The first command will download the init script to the correct directory, whereas the second command will give it execution permissions. We are now ready to proceed with the creation of a configuration file for our database.

Creating a configuration file

RethinkDB is installed with a generic configuration file sample, suitable for light and casual use. This is perfect for giving RethinkDB a try but is hardly suitable for a production database application. So, we will now see how to edit the configuration for our database instance.

Note

On some platforms including OS X, a configuration file is not provided; however, you can specify all desired options by passing them as command-line arguments. Running RethinkDB followed by the help command will list all the available command-line options.

Instead of rewriting the full settings file, we will use the provided sample configuration as a starting point and proceed to edit it to customize the settings. The following commands copy the sample conf file into the correct directory and open the nano editor to edit it:

sudo cp /etc/rethinkdb/default.conf.sample /etc/rethinkdb/instances.d/instance1.conf
sudo nano /etc/rethinkdb/instances.d/instance1.conf

Here, I am using nano to edit the file, but you may use whatever text editor you prefer.

Note

If you built the database by compiling the source code, you may not have the sample configuration file. If this is the case, you can download it from https://github.com/rethinkdb/rethinkdb/blob/next/packaging/assets/config/default.conf.sample.

As you can see, the configuration file is extremely well-commented and very intuitive; however, there are a couple of important entries we need to look at in the following subsections.
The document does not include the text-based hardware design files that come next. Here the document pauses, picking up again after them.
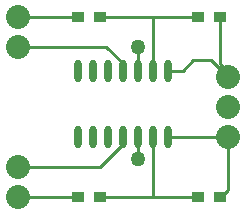
<source format=gtl>
G04*
G04 #@! TF.GenerationSoftware,Altium Limited,Altium Designer,24.9.1 (31)*
G04*
G04 Layer_Physical_Order=1*
G04 Layer_Color=255*
%FSLAX44Y44*%
%MOMM*%
G71*
G04*
G04 #@! TF.SameCoordinates,5B22F005-A4A7-469E-9016-A4F700693913*
G04*
G04*
G04 #@! TF.FilePolarity,Positive*
G04*
G01*
G75*
%ADD11C,0.2540*%
G04:AMPARAMS|DCode=16|XSize=0.9906mm|YSize=0.889mm|CornerRadius=0.0044mm|HoleSize=0mm|Usage=FLASHONLY|Rotation=0.000|XOffset=0mm|YOffset=0mm|HoleType=Round|Shape=RoundedRectangle|*
%AMROUNDEDRECTD16*
21,1,0.9906,0.8801,0,0,0.0*
21,1,0.9817,0.8890,0,0,0.0*
1,1,0.0089,0.4909,-0.4401*
1,1,0.0089,-0.4909,-0.4401*
1,1,0.0089,-0.4909,0.4401*
1,1,0.0089,0.4909,0.4401*
%
%ADD16ROUNDEDRECTD16*%
%ADD17O,0.6096X1.8796*%
%ADD18C,2.0320*%
%ADD19C,1.2700*%
D11*
X177800Y69850D02*
Y88900D01*
Y144780D02*
Y165100D01*
X76200Y38100D02*
X127000D01*
X165100Y82550D02*
Y88900D01*
X146050Y63500D02*
X165100Y82550D01*
X76200Y63500D02*
X146050D01*
X190500Y38100D02*
X228600D01*
X146050D02*
X190500D01*
Y88900D01*
X247650Y38100D02*
X248158D01*
X254000Y43942D02*
Y88900D01*
X248158Y38100D02*
X254000Y43942D01*
X203200Y88900D02*
X254000D01*
X165100Y144780D02*
Y151130D01*
X151130Y165100D02*
X165100Y151130D01*
X76200Y165100D02*
X151130D01*
X190500Y190500D02*
X228600D01*
X146050D02*
X190500D01*
Y144780D02*
Y190500D01*
X203200Y144780D02*
X215666D01*
X224476Y153590D02*
X240110D01*
X254000Y139700D01*
X215666Y144780D02*
X224476Y153590D01*
X247650Y150861D02*
Y190500D01*
Y150861D02*
X254000Y144511D01*
Y139700D02*
Y144511D01*
X76200Y190500D02*
X127000D01*
D16*
X228600Y38100D02*
D03*
X247650D02*
D03*
X127000D02*
D03*
X146050D02*
D03*
X228600Y190500D02*
D03*
X247650D02*
D03*
X127000D02*
D03*
X146050D02*
D03*
D17*
X203200Y88900D02*
D03*
X190500D02*
D03*
X177800D02*
D03*
X165100D02*
D03*
X152400D02*
D03*
X139700D02*
D03*
X127000D02*
D03*
Y144780D02*
D03*
X139700D02*
D03*
X152400D02*
D03*
X165100D02*
D03*
X177800D02*
D03*
X190500D02*
D03*
X203200D02*
D03*
D18*
X76200Y190500D02*
D03*
X254000Y139700D02*
D03*
X76200Y165100D02*
D03*
X254000Y114300D02*
D03*
X76200Y63500D02*
D03*
X254000Y88900D02*
D03*
X76200Y38100D02*
D03*
D19*
X177800Y69850D02*
D03*
Y165100D02*
D03*
M02*

</source>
  • bind: By default, RethinkDB will only bind on the local IP address 127.0.0.1. What this means is that only the server which hosts the database will be able to access the web interface, and no other machine will be able to access the data or join the cluster. This configuration can be useful for testing, but in a production environment where the database is probably running on a separate physical server than the application code, you will need to change this setting. Another reason why you may want to change this setting is if you're running RethinkDB on a cloud server as EC2, and you're accessing the server via SSH. We're going to change this setting so that the database will bind to all IP addresses including public IPs; to set this, just set the bind setting to all:

    bind=all

    Make sure to remove the leading hash symbol (#) as doing this will uncomment the line and make the configuration active.

    Note

    Note that there are security implications of exposing your database to the internet. We'll address these issues is Chapter 6, RethinkDB Administration and Deployment.
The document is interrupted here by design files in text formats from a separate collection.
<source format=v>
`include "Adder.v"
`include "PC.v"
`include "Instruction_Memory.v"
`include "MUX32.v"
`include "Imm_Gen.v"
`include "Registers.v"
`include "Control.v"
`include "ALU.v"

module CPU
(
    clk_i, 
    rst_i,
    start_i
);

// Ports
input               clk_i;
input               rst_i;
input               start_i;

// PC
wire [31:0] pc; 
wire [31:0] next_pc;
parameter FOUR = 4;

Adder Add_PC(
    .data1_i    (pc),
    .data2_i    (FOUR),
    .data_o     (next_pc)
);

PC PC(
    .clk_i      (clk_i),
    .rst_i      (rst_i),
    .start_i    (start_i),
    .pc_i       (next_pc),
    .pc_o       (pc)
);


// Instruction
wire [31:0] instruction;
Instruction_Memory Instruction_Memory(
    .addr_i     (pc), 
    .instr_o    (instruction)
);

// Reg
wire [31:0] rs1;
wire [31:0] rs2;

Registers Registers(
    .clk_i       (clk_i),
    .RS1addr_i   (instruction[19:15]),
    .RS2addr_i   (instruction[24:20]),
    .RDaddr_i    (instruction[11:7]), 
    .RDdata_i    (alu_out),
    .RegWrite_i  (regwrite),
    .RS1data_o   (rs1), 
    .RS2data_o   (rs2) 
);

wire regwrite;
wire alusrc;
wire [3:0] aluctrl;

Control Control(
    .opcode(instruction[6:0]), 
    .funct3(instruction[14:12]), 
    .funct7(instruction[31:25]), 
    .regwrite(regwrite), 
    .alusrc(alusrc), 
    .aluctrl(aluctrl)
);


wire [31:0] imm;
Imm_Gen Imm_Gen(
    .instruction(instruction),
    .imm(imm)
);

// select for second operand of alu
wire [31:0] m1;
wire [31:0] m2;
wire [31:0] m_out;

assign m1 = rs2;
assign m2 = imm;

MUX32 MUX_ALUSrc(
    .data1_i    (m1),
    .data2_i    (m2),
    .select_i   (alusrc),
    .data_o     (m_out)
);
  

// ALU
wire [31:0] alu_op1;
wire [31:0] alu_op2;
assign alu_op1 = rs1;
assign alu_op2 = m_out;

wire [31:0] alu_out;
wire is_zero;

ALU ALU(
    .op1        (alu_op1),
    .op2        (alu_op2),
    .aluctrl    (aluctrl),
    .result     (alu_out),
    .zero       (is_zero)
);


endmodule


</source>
  • driver-port, cluster-port: These settings let you change the default ports on which RethinkDB will accept connections from client drivers and other servers in the cluster. Generally, they should not be changed unless these ports conflict with any other service that is being executed on the server. You may think that changing the default values could prevent someone from just guessing which ports you're using for your database; however, this doesn't really add any layer of security. We will discuss how to secure the database in Chapter 6, RethinkDB Administration and Deployment.

  • http-port: This setting controls which port the HTTP web interface will be accessible on. As with the previous options, change this value only if this port is already in use by another service.

  • join: The join setting allows you to connect your RethinkDB instance to another existing server to form a cluster. Suppose we have another RethinkDB instance running on a different server that has the IP address 192.168.1.100, we could connect this database to the existing cluster by editing the join setting as in the following:

    join=192.168.1.100:29015
  • Always remember to activate the setting by uncommenting the line (removing the hash).

Once you've configured all of the options appropriately, save the configuration file and exit the editor. Now that we have our database configured, we're ready to start the database server!